2,801Grants to


Mohamed bin Zayed Species project number 232531121

Seeking a lost damselfly: Conservation of the mysterious Obudu Relic (Pentaphlebia gamblesi) in Nigeria’s southern montane forest streams

Mohamed bin Zayed Species Conservation (Project No. 232531121) - Gambles's relic - Awarded $7,000 on May 26, 2023

The grant helped to execute a conservation project which surveyed to unravel the current state of the Obudu Relic damselfly; created local, state and national awareness on the current status of the Obudu Relic; stimulated behavioural change by the local community for habitat conservation; facilitated a sustainable drive for monitoring the species and its associated habitat; surveyed and provided useful information (as supporting characters) on the current distribution and threats of the other critically endangered and two endangered damselflies in the same montane forest and; determined the ecological conditions supporting immature (larval) populations of the species, which are relevant for IUCN assessments.

A long-lasting engagement with communities on the Obudu Plateau for monitoring the species and protecting their habitats was established by forming the Obudu Dragonfly and Damselfly Conservation Club, made up of youths of the Obudu Communities, who are continually engaged to learn about the threatened species and their habitats, threats facing them, and action plans to protect the species and habitats. Unprotected sites supporting the threatened damselfly species have been identified and recommended for protection, which will be facilitated by a species recovery coalition of stakeholders.

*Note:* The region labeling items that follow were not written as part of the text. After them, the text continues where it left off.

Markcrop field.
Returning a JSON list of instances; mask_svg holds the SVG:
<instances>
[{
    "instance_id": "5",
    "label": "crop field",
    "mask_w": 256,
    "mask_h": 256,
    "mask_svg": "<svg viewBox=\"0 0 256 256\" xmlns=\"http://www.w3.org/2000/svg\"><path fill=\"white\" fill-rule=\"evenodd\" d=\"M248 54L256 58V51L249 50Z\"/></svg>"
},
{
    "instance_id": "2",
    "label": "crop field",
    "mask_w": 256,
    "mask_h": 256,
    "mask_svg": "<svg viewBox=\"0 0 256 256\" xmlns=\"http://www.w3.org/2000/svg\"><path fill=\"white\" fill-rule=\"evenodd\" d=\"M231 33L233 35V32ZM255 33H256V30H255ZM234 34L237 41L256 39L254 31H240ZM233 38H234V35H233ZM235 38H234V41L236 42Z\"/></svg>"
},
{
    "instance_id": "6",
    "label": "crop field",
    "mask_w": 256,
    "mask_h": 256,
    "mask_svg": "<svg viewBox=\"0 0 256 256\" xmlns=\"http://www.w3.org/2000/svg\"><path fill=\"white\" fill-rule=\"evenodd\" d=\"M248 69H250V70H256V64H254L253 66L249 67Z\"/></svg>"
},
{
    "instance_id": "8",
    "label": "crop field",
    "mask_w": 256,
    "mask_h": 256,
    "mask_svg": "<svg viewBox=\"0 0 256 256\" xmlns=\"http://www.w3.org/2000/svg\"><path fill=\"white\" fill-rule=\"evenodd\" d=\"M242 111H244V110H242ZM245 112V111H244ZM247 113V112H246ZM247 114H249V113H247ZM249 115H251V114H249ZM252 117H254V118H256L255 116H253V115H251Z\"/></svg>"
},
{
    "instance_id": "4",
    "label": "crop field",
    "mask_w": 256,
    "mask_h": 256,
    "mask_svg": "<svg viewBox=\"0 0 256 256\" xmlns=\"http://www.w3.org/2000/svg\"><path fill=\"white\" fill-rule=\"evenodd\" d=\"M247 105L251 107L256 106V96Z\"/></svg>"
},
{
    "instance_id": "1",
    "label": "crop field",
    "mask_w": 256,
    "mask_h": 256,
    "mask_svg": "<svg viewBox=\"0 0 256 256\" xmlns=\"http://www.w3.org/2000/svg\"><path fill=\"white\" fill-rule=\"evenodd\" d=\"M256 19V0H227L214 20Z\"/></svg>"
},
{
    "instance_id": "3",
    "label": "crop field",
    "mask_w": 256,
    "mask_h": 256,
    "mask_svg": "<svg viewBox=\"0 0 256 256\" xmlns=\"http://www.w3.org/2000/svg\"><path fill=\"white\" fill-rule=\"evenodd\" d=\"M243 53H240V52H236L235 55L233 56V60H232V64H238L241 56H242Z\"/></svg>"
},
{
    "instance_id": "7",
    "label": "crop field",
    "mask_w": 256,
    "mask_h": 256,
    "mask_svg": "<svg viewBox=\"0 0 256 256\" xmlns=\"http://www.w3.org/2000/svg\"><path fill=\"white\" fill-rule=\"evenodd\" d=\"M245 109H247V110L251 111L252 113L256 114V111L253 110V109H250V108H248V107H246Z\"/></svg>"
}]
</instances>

Continuous awareness on the threatened damselflies are also being made, through the launching of a permanent information panel at the tourist site, where the first discovery of Pentaphlebia gamblesi was made. 

Spatial and temporal surveys of P. gamblesi were intensified, to rediscover the adult, which was first and last seen in 1973. Specimens of left-over larval skins of emerged adults (known as exuviae) have also been obtained for non-destructive genetic analysis, as sufficient information to separate the cryptic adults from more discoveries of the vulnerable P. stahli on the Obudu Plateau have not been possible by morphological examination. Sites supporting the vulnerable P. stahli and potentially, the critically endangered P. gamblesi have also been mapped out and ecological conditions and threats on these sites have been determined.